Dans l’arrêt précité de la Cour d’Appel d’Aix en Provence [10] c’est un rapport d’expertise d’un psychiatre intervenu sur recommandation du Médecin du travail qui est produit par la salariée et relevé par la Cour.

Dans l’arrêt précité de la Cour d’Appel de Paris du 24 mars 2021 [11], c’est encore le rapport d’un psychologue clinicien qui « a relevé des signes de fatigue et d’anxiété ainsi que des signes de dépression et d’épuisement psychique... avec un risque d’un effondrement dépressif » qui est retenu par les Juges, rapport requis et déposé dans le cadre de la plainte pénale de la salariée qui sera classée sans suite.

Vous pouvez également solliciter spontanément une expertise sur votre état de santé par un praticien de votre choix.
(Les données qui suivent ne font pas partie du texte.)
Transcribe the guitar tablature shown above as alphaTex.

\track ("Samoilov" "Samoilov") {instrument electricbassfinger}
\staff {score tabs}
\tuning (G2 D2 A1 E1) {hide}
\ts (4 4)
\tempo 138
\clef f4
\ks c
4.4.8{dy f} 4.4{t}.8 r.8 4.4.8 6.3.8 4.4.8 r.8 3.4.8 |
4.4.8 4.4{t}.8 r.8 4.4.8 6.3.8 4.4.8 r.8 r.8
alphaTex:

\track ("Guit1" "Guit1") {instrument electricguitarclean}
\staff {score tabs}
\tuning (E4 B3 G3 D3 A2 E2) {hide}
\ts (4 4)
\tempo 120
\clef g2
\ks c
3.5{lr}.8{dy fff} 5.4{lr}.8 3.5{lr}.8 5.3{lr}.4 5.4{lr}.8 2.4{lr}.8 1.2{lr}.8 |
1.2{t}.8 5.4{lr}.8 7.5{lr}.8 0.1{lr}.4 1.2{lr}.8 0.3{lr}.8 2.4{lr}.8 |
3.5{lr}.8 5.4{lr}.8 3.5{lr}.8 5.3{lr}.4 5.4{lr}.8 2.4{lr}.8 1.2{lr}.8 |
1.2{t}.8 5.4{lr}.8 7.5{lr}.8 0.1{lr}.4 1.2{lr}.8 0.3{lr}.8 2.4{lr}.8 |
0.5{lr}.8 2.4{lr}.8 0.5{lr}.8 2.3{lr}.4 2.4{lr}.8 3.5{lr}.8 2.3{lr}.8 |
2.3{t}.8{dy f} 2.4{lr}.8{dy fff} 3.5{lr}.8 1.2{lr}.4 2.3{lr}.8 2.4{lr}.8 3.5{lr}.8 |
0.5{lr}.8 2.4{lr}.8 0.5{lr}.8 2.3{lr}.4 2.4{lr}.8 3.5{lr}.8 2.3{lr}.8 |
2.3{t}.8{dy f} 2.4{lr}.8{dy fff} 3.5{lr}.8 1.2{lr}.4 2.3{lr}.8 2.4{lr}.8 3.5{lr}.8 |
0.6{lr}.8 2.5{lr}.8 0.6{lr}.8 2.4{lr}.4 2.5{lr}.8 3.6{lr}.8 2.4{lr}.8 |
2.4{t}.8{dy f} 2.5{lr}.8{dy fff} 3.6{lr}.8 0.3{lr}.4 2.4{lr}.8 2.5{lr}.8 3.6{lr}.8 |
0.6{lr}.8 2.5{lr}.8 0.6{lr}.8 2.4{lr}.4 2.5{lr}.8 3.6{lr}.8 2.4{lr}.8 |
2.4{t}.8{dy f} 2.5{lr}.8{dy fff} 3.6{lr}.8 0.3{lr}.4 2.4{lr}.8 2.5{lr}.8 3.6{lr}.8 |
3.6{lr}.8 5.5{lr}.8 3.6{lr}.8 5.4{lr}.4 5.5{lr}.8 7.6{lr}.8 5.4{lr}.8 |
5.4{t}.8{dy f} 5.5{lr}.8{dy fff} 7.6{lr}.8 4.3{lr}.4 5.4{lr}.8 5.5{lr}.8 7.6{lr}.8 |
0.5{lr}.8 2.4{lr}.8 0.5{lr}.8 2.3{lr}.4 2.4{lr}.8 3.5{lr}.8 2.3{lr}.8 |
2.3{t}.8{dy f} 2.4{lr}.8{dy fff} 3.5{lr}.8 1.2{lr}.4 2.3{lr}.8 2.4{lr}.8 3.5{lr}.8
C’est un élément dont les Juges tiendront compte.

5. Multipliez les démarches pour faire reconnaître votre harcèlement sexuel [12].

Dès que votre état de santé le permet, multipliez les démarches auprès des secteurs du droit et de l’administration sociale et médicale pour faire reconnaître votre harcèlement sexuel.

1er arrêt : Dans l’arrêt de la Cour d’Appel de Versailles [13] les Juges retiennent que la victime d’attouchement de la part de son harceleur en entreprise a effectué de nombreuses démarches

« en vue de faire reconnaître la gravité de la situation, de la faire cesser et d’obtenir des conseils… X justifie avoir saisi l’inspection du travail… dénoncé les faits à son employeur et a saisi la médecine du travail...de nombreux témoignages de personnes à qui la salariée s’est confiée ».

2ème arrêt : Dans l’arrêt de la Cour d’Appel de Paris [14] c’est la déclaration de maladie professionnelle avec l’avis motivé du Comité régional de reconnaissance des maladies professionnelles qui est retenu.

N’hésitez donc pas à multiplier vos démarches, si vous n’osez pas porter plainte commencez par une déclaration de main courante auprès des officiers de police judiciaire dès que vous êtes victime d’un comportement de harcèlement sexuel [15] : « Au soutien du harcèlement sexuel que Y déclare avoir subi, elle produit : - la déclaration de main-courante qu’elle a faite… évoquant le harcèlement sexuel de la part… de son patron… et son hésitation à porter plainte compte-tenu de son salaire ».

6. Tour d’horizon des éléments retenus par les Juges pour reconnaître le harcèlement sexuel.

6.1 La différence d’âge / les liens de subordination.

La différence d’âge entre le harceleur et la salariée harcelée est un des critères permettant de déceler « une situation intimidante et de tensions » [16] :

« Il convient également de prendre en considération la différence d’âge entre (la salariée et le harceleur) l’inexpérience professionnelle (de la salariée) dès lors qu’il s’agissait pour elle d’un premier emploi, la différence de statut ainsi que l’autorité de l’employeur qui se devait d’instaurer, ou à tout le moins de revenir, à un cadre professionnel normatif, surtout lorsque la salariée avait clairement exprimé, sa volonté de n’entretenir que des relations professionnelles ».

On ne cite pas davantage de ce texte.